ASSIGNMENT: Examine the entries and show every line in which the word "Created" is found.

TASK MATERIAL:
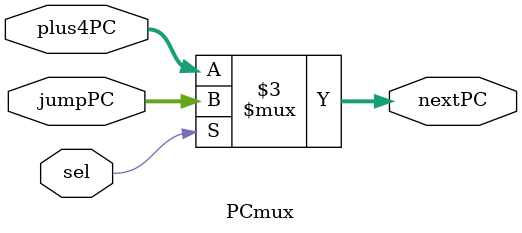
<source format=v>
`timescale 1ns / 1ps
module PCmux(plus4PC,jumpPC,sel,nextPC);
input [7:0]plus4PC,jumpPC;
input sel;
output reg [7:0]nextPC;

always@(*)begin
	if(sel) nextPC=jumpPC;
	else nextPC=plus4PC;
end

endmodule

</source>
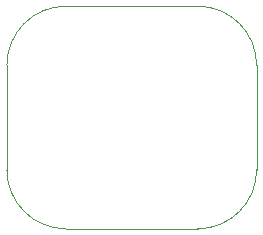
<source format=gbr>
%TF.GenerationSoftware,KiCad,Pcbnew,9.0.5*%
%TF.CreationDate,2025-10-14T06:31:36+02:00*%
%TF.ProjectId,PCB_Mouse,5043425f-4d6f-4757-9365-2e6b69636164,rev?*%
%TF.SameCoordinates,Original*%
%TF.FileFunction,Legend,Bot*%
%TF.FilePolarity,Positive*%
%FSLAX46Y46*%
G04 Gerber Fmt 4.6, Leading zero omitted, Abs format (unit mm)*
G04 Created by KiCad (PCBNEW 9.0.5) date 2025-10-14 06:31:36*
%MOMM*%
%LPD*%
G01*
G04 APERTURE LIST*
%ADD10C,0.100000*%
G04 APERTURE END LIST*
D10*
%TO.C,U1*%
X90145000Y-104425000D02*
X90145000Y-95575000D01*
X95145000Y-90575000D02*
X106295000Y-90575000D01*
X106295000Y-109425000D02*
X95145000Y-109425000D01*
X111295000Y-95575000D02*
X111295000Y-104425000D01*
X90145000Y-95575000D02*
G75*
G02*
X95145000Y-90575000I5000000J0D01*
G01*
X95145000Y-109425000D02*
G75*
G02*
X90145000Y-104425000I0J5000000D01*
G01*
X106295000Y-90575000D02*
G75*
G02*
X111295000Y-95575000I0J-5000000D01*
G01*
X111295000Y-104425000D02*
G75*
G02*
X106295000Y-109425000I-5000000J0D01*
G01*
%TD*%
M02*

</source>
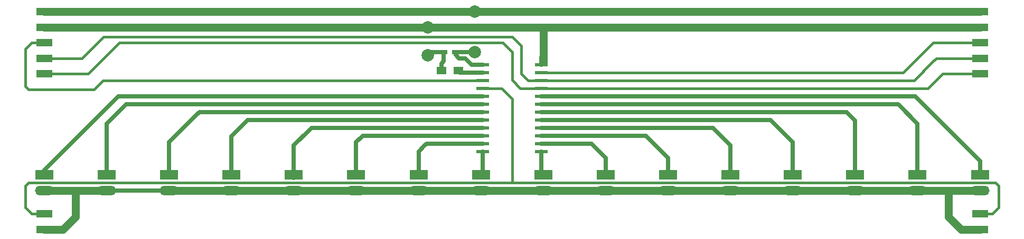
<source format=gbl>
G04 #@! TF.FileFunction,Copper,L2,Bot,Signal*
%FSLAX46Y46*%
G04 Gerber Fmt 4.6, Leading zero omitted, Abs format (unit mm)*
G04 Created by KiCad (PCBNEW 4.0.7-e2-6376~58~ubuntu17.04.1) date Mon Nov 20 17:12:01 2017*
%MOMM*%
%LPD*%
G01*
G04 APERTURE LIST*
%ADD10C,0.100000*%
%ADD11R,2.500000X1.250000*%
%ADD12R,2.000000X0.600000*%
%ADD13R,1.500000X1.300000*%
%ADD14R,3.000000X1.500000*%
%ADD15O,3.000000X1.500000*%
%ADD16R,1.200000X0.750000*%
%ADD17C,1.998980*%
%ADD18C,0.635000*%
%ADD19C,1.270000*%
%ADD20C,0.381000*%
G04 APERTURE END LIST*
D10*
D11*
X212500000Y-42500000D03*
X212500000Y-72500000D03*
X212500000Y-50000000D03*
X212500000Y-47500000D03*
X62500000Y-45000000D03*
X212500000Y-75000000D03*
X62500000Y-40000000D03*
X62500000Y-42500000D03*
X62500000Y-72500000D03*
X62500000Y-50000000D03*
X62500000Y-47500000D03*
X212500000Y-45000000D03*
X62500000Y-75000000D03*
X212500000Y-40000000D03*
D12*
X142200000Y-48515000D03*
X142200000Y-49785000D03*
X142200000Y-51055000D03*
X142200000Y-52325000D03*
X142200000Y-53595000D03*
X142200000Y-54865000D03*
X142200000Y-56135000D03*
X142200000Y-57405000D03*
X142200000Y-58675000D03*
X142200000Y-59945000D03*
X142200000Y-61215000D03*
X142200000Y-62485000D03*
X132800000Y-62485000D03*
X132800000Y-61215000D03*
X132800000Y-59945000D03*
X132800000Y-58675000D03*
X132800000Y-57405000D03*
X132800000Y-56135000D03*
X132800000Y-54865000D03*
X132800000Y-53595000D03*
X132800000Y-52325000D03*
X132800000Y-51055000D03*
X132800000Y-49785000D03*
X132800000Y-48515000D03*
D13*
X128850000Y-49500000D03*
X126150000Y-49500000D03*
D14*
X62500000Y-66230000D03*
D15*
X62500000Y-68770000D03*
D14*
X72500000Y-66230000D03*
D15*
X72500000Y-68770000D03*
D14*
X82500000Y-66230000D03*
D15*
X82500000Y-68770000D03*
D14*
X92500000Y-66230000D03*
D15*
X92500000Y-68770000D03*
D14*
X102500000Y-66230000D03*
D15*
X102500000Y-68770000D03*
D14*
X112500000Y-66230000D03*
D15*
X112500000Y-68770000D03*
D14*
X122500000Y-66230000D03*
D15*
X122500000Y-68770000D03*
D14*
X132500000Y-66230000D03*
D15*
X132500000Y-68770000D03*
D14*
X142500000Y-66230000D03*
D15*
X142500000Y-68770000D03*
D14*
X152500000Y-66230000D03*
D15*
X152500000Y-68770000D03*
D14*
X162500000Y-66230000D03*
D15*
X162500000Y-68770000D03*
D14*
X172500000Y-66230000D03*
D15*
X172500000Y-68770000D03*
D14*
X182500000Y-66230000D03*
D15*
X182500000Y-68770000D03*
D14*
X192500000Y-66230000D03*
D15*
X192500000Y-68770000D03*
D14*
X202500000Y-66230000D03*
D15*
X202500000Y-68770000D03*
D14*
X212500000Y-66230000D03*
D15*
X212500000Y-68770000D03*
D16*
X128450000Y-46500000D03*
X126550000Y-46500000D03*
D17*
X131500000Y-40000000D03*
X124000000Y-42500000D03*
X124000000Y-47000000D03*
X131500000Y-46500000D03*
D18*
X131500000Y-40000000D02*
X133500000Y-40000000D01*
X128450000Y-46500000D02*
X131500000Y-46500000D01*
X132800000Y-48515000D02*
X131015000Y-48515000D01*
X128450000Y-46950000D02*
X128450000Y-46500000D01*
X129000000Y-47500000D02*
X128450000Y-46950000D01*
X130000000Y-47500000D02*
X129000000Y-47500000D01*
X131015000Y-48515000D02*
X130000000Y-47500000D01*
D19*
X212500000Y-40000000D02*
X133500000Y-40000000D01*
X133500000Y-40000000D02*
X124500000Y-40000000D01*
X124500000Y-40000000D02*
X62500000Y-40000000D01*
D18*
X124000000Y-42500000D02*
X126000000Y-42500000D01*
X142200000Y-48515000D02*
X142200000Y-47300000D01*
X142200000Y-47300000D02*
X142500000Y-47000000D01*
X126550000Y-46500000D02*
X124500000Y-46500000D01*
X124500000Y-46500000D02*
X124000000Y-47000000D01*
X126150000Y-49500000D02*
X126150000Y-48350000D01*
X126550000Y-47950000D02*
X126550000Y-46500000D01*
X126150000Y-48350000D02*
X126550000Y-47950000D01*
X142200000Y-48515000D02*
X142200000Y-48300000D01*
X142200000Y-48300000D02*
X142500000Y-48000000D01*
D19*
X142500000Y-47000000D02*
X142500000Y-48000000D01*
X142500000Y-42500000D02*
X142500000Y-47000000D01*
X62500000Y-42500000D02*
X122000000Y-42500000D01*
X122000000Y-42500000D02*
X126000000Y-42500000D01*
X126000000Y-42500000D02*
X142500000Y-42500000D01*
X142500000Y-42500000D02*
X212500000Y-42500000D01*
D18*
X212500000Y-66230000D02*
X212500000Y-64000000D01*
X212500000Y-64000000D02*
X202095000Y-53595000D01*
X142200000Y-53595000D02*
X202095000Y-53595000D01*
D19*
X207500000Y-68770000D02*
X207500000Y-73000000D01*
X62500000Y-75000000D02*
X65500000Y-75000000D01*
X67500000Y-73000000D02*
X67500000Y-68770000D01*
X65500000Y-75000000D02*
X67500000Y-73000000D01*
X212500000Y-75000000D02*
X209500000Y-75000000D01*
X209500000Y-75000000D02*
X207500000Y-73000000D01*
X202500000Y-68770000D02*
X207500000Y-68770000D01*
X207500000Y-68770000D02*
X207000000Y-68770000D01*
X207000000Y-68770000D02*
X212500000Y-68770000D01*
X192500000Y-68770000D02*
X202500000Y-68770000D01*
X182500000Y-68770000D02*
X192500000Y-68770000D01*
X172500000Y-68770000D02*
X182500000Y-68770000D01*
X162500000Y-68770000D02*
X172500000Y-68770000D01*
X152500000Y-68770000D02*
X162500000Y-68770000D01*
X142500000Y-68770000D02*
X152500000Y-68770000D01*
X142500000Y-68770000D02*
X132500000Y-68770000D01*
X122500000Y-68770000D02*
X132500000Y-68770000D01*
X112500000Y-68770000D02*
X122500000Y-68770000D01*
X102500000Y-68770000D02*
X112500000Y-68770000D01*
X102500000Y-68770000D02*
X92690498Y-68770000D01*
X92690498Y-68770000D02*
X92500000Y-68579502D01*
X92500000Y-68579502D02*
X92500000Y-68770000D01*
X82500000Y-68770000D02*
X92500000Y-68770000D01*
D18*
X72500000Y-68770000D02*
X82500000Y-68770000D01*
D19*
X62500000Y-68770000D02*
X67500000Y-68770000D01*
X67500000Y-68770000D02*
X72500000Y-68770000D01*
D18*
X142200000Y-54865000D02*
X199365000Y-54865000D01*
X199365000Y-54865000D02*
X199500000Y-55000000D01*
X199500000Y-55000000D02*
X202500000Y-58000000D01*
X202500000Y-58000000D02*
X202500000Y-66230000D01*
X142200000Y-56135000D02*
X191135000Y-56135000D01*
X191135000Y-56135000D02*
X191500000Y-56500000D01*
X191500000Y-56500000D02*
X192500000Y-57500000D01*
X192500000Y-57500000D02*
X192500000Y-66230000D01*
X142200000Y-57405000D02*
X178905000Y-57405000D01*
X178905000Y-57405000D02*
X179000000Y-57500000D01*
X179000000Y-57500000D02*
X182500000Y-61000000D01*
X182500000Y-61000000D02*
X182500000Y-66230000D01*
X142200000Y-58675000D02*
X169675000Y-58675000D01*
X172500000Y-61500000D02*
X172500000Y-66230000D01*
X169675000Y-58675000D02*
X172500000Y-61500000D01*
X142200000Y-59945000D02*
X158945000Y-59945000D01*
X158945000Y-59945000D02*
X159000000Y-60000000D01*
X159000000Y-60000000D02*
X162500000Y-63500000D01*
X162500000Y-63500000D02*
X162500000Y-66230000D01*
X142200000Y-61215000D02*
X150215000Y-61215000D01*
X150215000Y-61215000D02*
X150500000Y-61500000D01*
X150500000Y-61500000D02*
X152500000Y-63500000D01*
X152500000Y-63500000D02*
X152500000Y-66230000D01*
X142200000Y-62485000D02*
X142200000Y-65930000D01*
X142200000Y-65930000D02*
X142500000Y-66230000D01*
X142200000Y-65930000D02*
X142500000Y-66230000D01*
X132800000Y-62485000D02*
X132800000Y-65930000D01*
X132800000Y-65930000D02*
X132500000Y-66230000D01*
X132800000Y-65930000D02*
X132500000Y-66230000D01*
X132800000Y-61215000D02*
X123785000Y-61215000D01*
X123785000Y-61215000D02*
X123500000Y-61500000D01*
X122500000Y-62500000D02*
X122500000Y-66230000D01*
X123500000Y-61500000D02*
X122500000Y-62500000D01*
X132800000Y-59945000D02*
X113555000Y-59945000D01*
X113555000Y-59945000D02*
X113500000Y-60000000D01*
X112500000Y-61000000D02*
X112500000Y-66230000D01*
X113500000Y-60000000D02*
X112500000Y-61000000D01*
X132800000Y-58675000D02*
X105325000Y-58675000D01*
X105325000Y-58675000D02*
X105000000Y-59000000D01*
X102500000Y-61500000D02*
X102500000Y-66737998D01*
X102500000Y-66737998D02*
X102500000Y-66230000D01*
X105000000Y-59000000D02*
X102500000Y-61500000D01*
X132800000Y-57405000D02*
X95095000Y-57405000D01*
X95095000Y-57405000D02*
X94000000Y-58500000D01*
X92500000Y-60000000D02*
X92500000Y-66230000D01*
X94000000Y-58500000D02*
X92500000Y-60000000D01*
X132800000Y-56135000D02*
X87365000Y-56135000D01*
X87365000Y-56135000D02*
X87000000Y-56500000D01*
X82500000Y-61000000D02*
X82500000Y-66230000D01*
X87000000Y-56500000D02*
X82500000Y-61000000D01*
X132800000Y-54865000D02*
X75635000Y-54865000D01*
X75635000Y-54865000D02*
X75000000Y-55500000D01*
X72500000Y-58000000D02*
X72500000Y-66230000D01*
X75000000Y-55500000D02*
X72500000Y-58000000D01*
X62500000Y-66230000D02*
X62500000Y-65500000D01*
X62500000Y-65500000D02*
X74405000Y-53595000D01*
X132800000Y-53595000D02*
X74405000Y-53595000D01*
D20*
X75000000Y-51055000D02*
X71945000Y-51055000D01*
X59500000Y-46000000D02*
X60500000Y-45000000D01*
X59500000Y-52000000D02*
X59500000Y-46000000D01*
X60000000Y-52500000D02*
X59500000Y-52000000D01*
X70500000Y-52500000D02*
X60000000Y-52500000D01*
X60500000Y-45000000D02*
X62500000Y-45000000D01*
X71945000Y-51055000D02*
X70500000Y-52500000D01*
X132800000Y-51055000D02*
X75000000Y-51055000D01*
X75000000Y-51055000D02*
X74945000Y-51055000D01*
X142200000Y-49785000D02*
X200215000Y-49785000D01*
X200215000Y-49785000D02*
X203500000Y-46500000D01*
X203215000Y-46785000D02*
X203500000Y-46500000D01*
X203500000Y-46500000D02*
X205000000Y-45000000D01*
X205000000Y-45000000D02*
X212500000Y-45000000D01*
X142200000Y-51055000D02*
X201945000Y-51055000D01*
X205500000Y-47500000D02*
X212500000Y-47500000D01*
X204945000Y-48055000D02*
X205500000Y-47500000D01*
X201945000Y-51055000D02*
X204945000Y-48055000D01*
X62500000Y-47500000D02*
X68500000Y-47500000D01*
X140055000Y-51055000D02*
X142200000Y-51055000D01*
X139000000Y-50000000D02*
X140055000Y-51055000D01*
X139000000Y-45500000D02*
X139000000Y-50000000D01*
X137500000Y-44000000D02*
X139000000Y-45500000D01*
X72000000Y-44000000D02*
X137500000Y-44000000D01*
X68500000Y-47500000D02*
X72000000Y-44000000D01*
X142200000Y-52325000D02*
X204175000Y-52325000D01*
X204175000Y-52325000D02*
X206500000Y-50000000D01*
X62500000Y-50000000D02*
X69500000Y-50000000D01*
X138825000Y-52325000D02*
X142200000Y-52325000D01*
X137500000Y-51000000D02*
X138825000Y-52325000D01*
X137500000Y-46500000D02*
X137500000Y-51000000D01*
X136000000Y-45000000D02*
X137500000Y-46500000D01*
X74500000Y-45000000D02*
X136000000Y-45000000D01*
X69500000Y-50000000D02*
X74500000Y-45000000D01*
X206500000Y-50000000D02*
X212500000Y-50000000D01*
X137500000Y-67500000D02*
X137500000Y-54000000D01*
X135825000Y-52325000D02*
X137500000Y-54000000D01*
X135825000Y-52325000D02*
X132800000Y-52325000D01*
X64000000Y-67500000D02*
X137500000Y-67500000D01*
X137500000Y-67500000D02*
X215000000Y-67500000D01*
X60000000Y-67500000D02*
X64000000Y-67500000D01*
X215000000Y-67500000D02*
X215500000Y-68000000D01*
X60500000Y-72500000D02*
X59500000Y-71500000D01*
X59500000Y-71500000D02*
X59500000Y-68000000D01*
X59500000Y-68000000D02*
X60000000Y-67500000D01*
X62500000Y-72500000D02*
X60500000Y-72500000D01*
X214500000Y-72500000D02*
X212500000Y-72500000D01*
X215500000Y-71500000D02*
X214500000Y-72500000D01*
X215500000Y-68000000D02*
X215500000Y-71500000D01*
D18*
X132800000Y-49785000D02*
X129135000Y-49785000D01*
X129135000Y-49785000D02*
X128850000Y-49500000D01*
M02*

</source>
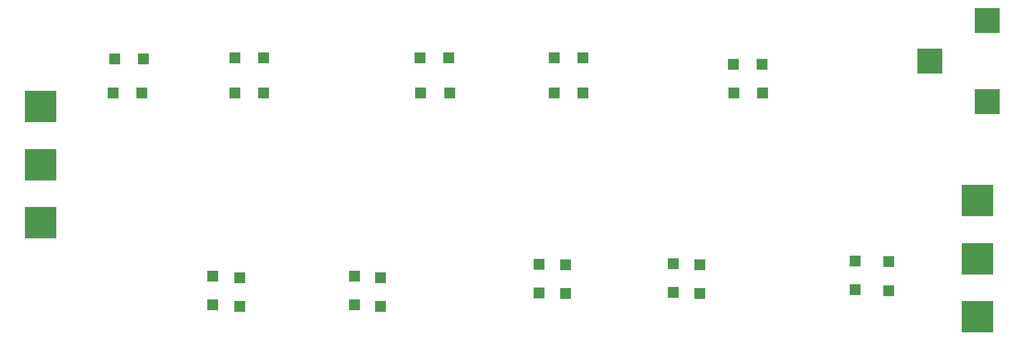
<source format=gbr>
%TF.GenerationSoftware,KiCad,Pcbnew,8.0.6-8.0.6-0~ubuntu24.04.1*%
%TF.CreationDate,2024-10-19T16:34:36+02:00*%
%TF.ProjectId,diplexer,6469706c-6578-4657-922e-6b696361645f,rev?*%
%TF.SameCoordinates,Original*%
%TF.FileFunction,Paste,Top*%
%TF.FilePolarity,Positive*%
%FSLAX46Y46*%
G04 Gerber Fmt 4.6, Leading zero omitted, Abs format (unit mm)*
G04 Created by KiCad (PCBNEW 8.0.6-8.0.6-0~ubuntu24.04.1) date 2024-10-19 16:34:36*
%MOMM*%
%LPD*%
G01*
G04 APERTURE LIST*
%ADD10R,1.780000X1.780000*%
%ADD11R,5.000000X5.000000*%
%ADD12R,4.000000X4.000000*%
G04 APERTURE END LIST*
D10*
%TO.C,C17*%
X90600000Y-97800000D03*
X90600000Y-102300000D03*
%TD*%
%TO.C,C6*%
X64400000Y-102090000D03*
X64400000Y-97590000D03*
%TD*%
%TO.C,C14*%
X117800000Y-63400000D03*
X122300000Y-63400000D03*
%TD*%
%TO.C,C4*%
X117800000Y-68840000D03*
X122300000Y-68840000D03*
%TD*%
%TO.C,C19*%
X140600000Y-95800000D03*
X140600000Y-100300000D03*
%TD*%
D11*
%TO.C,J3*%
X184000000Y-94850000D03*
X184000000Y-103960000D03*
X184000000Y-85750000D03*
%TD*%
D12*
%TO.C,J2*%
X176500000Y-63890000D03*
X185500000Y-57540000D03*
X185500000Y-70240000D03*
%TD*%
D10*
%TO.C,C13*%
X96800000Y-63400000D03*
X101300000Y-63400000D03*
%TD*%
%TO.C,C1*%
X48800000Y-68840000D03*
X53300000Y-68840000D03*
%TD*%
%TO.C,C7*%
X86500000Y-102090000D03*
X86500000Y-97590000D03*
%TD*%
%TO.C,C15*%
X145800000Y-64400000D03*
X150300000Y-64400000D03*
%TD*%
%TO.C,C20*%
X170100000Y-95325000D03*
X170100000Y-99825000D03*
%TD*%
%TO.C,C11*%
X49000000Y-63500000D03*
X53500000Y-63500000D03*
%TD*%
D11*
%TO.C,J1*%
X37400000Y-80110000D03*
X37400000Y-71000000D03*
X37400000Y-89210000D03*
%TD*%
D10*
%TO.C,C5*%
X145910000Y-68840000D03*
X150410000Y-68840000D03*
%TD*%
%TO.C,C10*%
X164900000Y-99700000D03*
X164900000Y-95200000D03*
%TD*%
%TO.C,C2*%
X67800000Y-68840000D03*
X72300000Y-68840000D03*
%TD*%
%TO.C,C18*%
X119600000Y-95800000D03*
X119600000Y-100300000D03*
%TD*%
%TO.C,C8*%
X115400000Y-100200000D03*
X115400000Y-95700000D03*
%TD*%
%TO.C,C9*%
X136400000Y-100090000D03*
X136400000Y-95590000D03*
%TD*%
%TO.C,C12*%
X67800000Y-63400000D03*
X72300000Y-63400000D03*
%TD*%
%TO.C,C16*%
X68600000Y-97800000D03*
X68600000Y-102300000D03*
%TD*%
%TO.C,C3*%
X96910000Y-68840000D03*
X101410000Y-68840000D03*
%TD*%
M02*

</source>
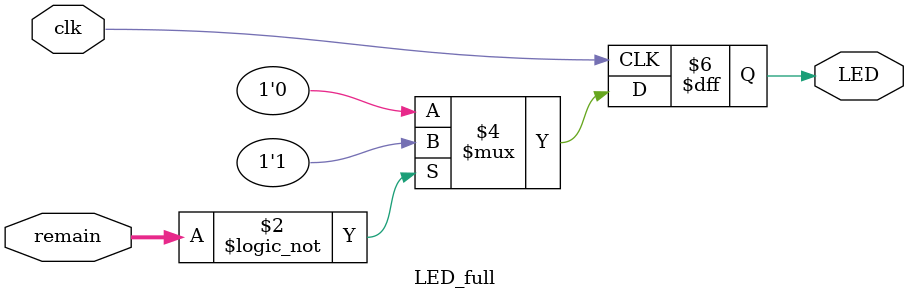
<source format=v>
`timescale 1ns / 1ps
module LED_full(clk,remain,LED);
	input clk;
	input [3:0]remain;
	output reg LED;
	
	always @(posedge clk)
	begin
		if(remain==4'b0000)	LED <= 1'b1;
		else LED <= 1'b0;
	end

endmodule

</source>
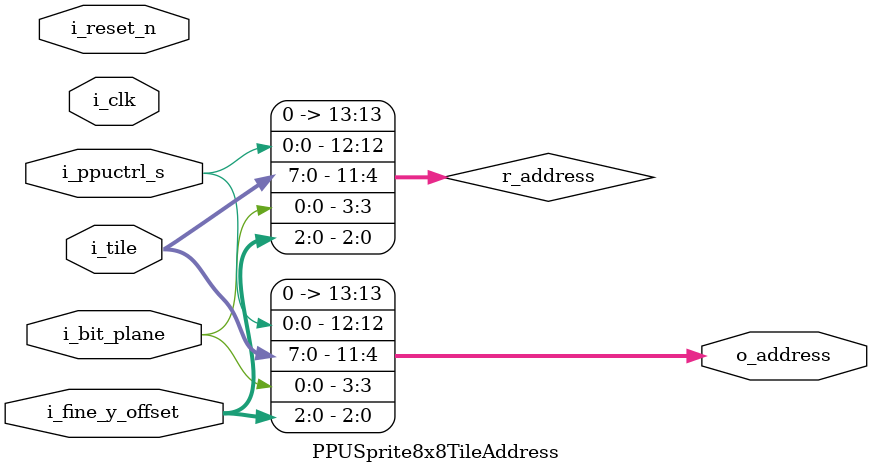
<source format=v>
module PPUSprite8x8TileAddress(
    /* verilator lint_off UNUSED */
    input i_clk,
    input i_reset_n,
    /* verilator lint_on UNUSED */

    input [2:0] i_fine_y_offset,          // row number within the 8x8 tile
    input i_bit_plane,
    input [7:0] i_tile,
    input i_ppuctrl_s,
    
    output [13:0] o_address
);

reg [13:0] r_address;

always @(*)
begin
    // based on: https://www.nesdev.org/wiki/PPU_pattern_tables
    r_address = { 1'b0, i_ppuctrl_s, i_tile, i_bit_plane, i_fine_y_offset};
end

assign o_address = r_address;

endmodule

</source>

OUTPUT FOR THIS TASK:
G04 Created by KiCad (PCBNEW 9.0.5) date 2025-10-14 06:31:36*
G04 Created by KiCad (PCBNEW 4.0.7-e2-6376~58~ubuntu17.04.1) date Mon Nov 20 17:12:01 2017*
G04 Created by KiCad (PCBNEW 8.0.6-8.0.6-0~ubuntu24.04.1) date 2024-10-19 16:34:36*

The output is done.